> ENUNCIADO DA TAREFA: Como prosseguiria o texto sobre a incerteza institucional no país a partir da última frase apresentada? Escreva essa continuação.

> TEXTO PARA LEITURA:
Fosse este um caso único, o dano ainda poderia ser limitado, ainda que a incerteza apenas em torno do mercado de trabalho ainda possa fazer um estrago considerável. O problema, porém, não se resume a um exemplo solitário. A incerteza jurídica, ou melhor, institucional, é pervasiva no país, abrangendo do mercado de trabalho à questão ambiental, passando por quebras de contratos em setores privatizados, ou concedidos à iniciativa privada, entre outros.
Não se trata simplesmente de termos regras ruins; em tal caso o investidor incorpora a regra ao seu planejamento e preços refletem sua qualidade. Em muitos casos, porém, não há como saber ao certo se as regras acertadas entre as partes (boas ou ruins) serão devidamente aplicadas. Neste contexto não há como investidores – e notem que aqui pouco me preocupa se falamos de nacionais ou estrangeiros – determinarem taxas esperadas de retorno, porque estas dependem do conjunto de normas efetivamente vigente, desconhecido no caso.

> DADOS PARA ANÁLISE:
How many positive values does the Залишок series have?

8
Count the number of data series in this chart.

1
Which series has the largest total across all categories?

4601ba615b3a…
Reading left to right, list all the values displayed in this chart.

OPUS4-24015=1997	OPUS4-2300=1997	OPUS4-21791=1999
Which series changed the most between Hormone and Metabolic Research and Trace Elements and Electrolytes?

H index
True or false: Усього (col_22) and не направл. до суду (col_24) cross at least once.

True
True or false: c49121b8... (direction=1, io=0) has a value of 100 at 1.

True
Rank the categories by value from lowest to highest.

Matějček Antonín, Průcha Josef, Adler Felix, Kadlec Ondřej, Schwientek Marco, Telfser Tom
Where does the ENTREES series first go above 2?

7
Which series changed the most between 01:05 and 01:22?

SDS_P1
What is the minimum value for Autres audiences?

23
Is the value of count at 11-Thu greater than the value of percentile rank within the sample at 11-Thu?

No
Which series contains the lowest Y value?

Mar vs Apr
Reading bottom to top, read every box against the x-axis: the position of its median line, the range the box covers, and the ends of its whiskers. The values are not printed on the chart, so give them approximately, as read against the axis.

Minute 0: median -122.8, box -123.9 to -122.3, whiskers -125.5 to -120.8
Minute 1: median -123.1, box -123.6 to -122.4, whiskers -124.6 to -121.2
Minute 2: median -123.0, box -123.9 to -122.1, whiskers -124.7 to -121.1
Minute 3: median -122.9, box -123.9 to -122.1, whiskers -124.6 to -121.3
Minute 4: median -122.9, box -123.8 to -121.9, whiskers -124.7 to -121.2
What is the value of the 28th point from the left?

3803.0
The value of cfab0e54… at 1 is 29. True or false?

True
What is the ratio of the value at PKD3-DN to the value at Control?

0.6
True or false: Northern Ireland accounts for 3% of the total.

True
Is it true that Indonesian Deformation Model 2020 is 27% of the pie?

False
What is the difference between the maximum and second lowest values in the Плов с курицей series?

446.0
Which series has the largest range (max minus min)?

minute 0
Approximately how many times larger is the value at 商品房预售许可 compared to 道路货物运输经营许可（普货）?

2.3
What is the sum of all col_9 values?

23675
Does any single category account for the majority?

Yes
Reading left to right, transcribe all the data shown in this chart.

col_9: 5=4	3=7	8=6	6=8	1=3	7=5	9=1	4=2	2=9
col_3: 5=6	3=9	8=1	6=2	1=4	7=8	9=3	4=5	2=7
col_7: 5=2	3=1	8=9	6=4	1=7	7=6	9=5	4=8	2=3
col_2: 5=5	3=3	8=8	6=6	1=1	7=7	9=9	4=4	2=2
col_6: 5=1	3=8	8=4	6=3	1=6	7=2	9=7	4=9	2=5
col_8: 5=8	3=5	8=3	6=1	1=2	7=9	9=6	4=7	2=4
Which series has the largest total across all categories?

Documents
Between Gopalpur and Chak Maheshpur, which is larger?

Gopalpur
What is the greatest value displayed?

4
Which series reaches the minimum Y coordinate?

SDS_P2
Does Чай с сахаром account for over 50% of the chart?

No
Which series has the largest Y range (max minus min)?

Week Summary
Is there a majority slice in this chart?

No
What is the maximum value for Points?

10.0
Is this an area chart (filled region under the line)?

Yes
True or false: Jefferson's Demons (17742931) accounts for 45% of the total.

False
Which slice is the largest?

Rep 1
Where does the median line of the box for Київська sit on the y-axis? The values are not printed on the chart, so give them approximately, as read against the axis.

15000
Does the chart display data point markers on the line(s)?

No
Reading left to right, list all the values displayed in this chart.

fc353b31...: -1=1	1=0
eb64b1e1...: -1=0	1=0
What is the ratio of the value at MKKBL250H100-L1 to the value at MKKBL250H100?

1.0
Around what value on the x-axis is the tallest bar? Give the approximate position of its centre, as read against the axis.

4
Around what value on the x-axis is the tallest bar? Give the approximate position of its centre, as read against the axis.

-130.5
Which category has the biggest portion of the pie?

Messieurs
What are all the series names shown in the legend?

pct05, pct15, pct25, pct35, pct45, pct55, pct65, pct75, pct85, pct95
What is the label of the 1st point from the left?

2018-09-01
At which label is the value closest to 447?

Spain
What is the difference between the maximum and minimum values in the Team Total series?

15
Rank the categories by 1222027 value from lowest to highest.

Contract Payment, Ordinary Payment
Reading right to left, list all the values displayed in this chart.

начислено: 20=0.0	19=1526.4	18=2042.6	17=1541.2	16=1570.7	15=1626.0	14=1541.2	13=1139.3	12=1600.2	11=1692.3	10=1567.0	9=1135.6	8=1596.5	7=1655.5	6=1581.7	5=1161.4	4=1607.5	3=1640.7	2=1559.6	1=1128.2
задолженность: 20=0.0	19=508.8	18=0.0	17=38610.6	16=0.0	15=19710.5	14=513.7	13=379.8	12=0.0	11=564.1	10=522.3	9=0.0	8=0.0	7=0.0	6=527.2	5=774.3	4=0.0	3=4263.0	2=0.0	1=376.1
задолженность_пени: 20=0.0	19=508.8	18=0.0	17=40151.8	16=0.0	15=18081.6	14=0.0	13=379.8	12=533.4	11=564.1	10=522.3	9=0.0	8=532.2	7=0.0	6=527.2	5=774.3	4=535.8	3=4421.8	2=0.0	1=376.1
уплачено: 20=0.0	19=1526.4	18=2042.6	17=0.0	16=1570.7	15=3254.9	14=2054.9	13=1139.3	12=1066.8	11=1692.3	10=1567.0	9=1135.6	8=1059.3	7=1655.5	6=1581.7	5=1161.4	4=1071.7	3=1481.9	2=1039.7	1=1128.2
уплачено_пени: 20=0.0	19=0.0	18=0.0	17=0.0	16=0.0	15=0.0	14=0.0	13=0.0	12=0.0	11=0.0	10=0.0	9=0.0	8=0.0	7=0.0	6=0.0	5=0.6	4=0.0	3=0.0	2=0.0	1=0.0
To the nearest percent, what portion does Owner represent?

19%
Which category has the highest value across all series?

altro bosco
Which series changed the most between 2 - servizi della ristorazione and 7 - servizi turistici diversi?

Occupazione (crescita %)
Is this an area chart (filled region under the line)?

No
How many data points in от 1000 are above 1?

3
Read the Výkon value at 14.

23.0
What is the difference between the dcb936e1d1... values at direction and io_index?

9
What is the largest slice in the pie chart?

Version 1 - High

> RESPOSTA DO EXERCÍCIO:
O resultado é pouco investimento e baixo crescimento, em linha com a teoria econômica, que aponta para a qualidade das instituições como o fator determinante da prosperidade, proposição corroborada pela evidência empírica disponível.
À luz do desempenho nacional dos últimos 40 anos (crescimento de 1% ao ano da renda per capita), o que parece uma teoria abstrata se torna subitamente uma realidade para lá de dolorosa.
Fonte: “Folha de S. Paulo”, 25/10/2017.